The research & analysis phases are indicative of the dimension(s) required to operate in the given context and environment to tackle the Human-AI trust problem. The questions we need to know the answers for before drawing a strategy are as follows:

  1. What’s the intended purpose of implementing the AI model, and what was the organizational approach earlier? (Understanding user journeys and why is implementing an AI model the only choice.)
  2. How far is the organization willing to relinquish control over its decision-making process? (Which of the 4 dimensions are more likely to bring impact)
  3. Is the organization looking at AI to — augment, assist, automate, or become autonomous, independent of any human intervention.
  4. How will the organization deal with loss of human control to AI in a given context/user journey? (Does it want an autonomous enterprise system)
  5. What’s the level of comfort with the staff to replace routine tasks with AI? (Which dimension would more likely bring acceptance & satisfaction)
  6. Crucially, would the implementation of AI models result in the discontinuation of specific roles from the organization? (Preparing the organization to brace for job losses, retooling, training & awareness)

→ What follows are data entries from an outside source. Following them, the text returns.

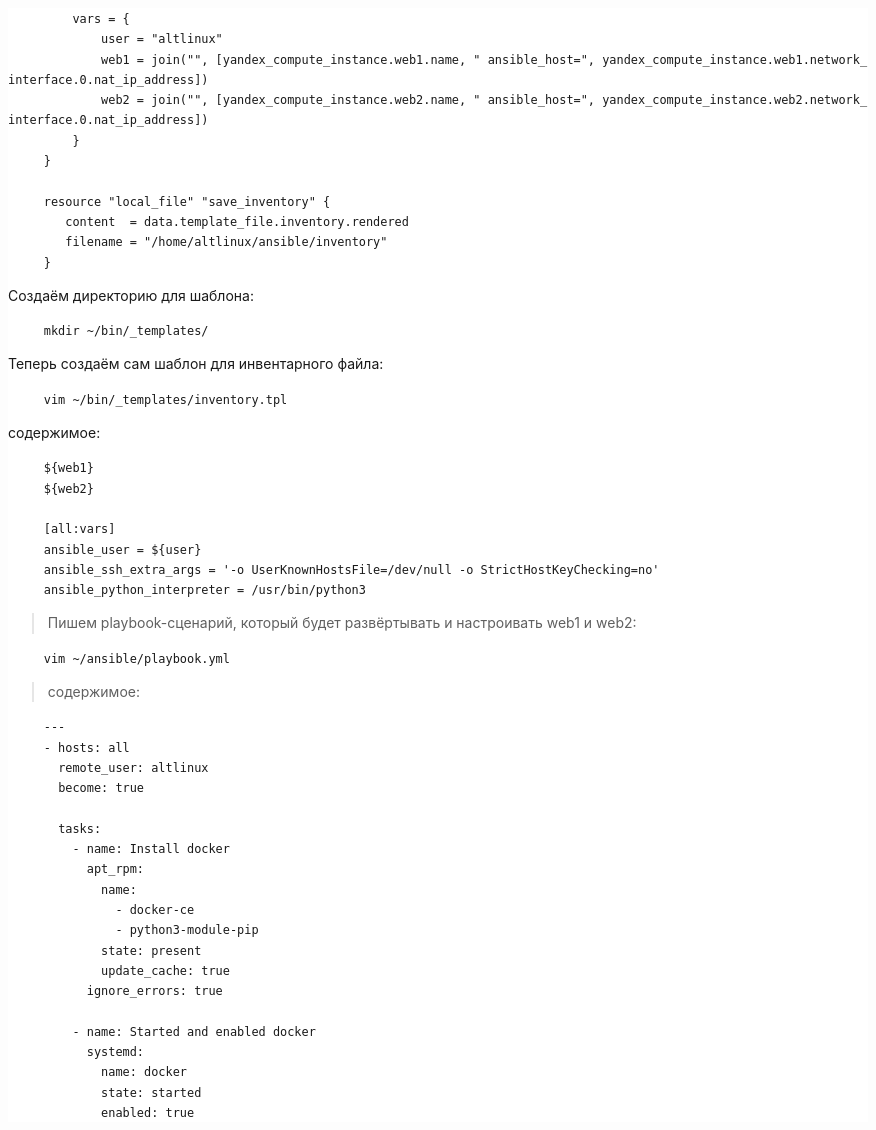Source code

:              vars = {
                 user = "altlinux"
                 web1 = join("", [yandex_compute_instance.web1.name, " ansible_host=", yandex_compute_instance.web1.network_interface.0.nat_ip_address])
                 web2 = join("", [yandex_compute_instance.web2.name, " ansible_host=", yandex_compute_instance.web2.network_interface.0.nat_ip_address])
             }
         }
         
         resource "local_file" "save_inventory" {
            content  = data.template_file.inventory.rendered
            filename = "/home/altlinux/ansible/inventory"
         }
Создаём директорию для шаблона:
>
         mkdir ~/bin/_templates/
Теперь создаём сам шаблон для инвентарного файла:
>
         vim ~/bin/_templates/inventory.tpl
содержимое:
>
         ${web1}
         ${web2}
         
         [all:vars]
         ansible_user = ${user}
         ansible_ssh_extra_args = '-o UserKnownHostsFile=/dev/null -o StrictHostKeyChecking=no'
         ansible_python_interpreter = /usr/bin/python3
> Пишем playbook-сценарий, который будет развёртывать и настроивать web1 и web2:
> 
         vim ~/ansible/playbook.yml
>содержимое:
>
         ---
         - hosts: all
           remote_user: altlinux
           become: true
         
           tasks:
             - name: Install docker
               apt_rpm:
                 name:
                   - docker-ce
                   - python3-module-pip
                 state: present
                 update_cache: true
               ignore_errors: true
         
             - name: Started and enabled docker
               systemd:
                 name: docker
                 state: started
                 enabled: true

After giving due consideration to the context and the environment, and having honed in on the AI model with one or all 4 dimensions, the next phase would be to visualize the structure of the AI implementation. For instance, consider having AI as a framework for automating tasks using AI agents would provide clarity on the nature of the tasks — the challenges in terms of complexity, replication, and time constraints that need to be overcome using automation. The conclusions from this phase would enable to visualize a journey map of the tasks pinpointing the exact instances to deploy the AI agent. The governance structure comprising of key decision authority would oversee the safe implementation and the security in case the agentive AI deviates from its assigned responsibility.

This phased framework of research → analysis → conceptualize provides clues at a basic level, but as more knowledge is gathered through the first two phases of research and analysis and by distilling the information you receive based on the context and the environment, you may find that more questions are emerging from the process.

Conclusion

In conclusion, instead of wavering with utilizing AI from any or all the 4 dimensions within the enterprise system, organizations can integrate AI to meet their desired objectives starting from a narrow to a broader prospect with a clear model for human oversight. Instead of looking at artificial intelligence as a tool that replaces human efforts to boost output, look at it from the lens of human-centered design in uplifting the capacity of the workforce. In situations where AI has overtaken individual tasks in capabilities look at reorganization rather than replacement. The plan should be to continue filtering the tasks through the lens of the 4 dimensions corresponding with the context and the environment until a saturation point is reached where human-control is neither compromised or feels discouraged in performing their duties.